While such omissions are always going to be inevitable, 2011's big hype James Blake also having been excluded, it would be more appropriate to concentrate on the wealth of talent those trustworthy folks at Rough Trade have assembled here. Because 'Rough Trade Shops Electronica 11' is a must-have collection, particularly for anyone whose collection is still coming to terms with the rise of electronic-based artists these past twelve months. While not wishing to add any more disdain to the wealth of criticism already cast towards guitar orientated bands, it would be wrong to suggest the real spout of creativity in music has laid at the hands of those willing to embrace technology rather than repeat the tried and tested traditional rock and roll adage ad infinitum.
That said, there are elements of retro here. Ayshay's 'WARN-U' isn't a million miles away from Visage's 1980 breakthrough hit 'Fade To Grey', while John Maus, whose 'Head For The Country' from last year's critically acclaimed 'We Must Become The Pitiless Censors Of Ourselves' is included here, sounds like Ariel Pink fronting Kraftwerk. In a frightfully good way of course.

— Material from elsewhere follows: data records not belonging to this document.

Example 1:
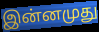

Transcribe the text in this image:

இன்னமுது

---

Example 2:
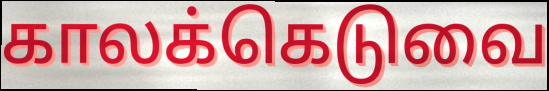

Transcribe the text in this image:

காலக்கெடுவை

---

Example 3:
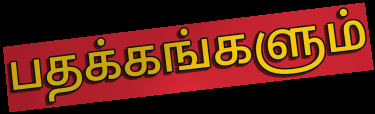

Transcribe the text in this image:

பதக்கங்களும்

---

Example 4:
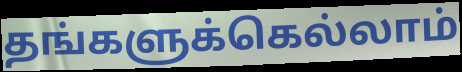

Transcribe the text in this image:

தங்களுக்கெல்லாம்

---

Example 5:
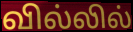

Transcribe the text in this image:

வில்லில்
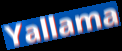
Yallama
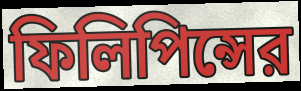
ফিলিপিন্সের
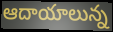
ఆదాయాలున్న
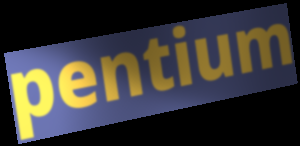
pentium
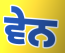
ਵੇਨ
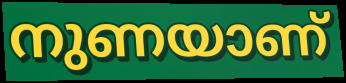
നുണയാണ്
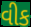
વીક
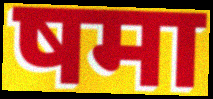
षमा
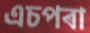
এচপৰা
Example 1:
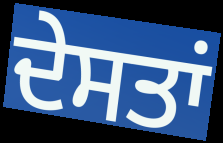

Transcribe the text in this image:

ਦੇਸਤਾਂ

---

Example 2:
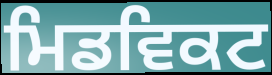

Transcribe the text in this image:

ਮਿਡਵਿਕਟ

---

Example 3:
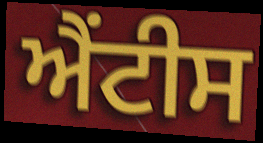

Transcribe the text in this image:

ਐਂਟੀਸ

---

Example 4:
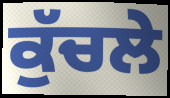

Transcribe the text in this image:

ਕੁੱਚਲੇ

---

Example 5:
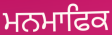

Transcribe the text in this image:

ਮਨਮਾਫਿਕ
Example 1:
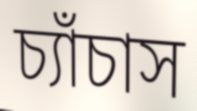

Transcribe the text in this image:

চ্যাঁচাস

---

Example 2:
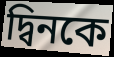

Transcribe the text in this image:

দ্বিনকে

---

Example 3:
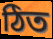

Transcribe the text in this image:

ঠিত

It's the more diverse elements of '.Electronic 11' that really stand out though. Nicolas Jaar's criminally underrated 'Space Is Only Noise If You Can See' from his similarly named album mixes the haunting diatribes of Suicide with the psychedelic sci-fi of Fuxa. Shackleton and King Midas Sound conspire on the awkward Death Dub Remix of 'Deadman' to bring the more obtuse elements of Kingston's legendary Studio One into the twenty-first century. And so it continues throughout the rest of 'Rough Trade Shops Electronic 11'.
Azari & III and Modeselektor both hark back to a time when Lidell Townsell and Gerald Simpson were busy pioneering the then unknown acid house craze towards the back end of the 1980s. Death Grips and Sensational meanwhile mix hip-hop's old skool vibe with a futuristic twist that sounds neither dated nor comprised in any way, shape or form. Emeralds mainman Mark McGuire contributes the haunting 'Alma (reprise)/Chances Are' while the Depeche Mode influenced 'Twin Stars' by Dublin's Solar Bears and the elementary clicks and bleeps on Ben Frost's 'O God Protect Me' make for an exhilarating closedown.

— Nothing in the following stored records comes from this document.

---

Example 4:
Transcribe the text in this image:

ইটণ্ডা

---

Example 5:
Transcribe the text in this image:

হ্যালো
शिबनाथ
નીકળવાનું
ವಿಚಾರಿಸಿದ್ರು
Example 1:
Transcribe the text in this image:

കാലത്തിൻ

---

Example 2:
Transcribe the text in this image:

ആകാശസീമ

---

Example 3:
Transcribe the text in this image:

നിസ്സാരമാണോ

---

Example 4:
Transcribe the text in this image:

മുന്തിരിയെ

Overall, there's little to find fault with here. Even the bizarre 15-second interlude 'Pop Is Dead' by Anne-James Chaton fits in a perverse kind of way. For the measly sum of ten pounds 'Rough Trade Shops Electronic 11' is a worthwhile investment for anyone's collection, although we'd probably go one further and urge you to buy at least half the albums these songs have been borrowed from. I guarantee you won't be disappointed.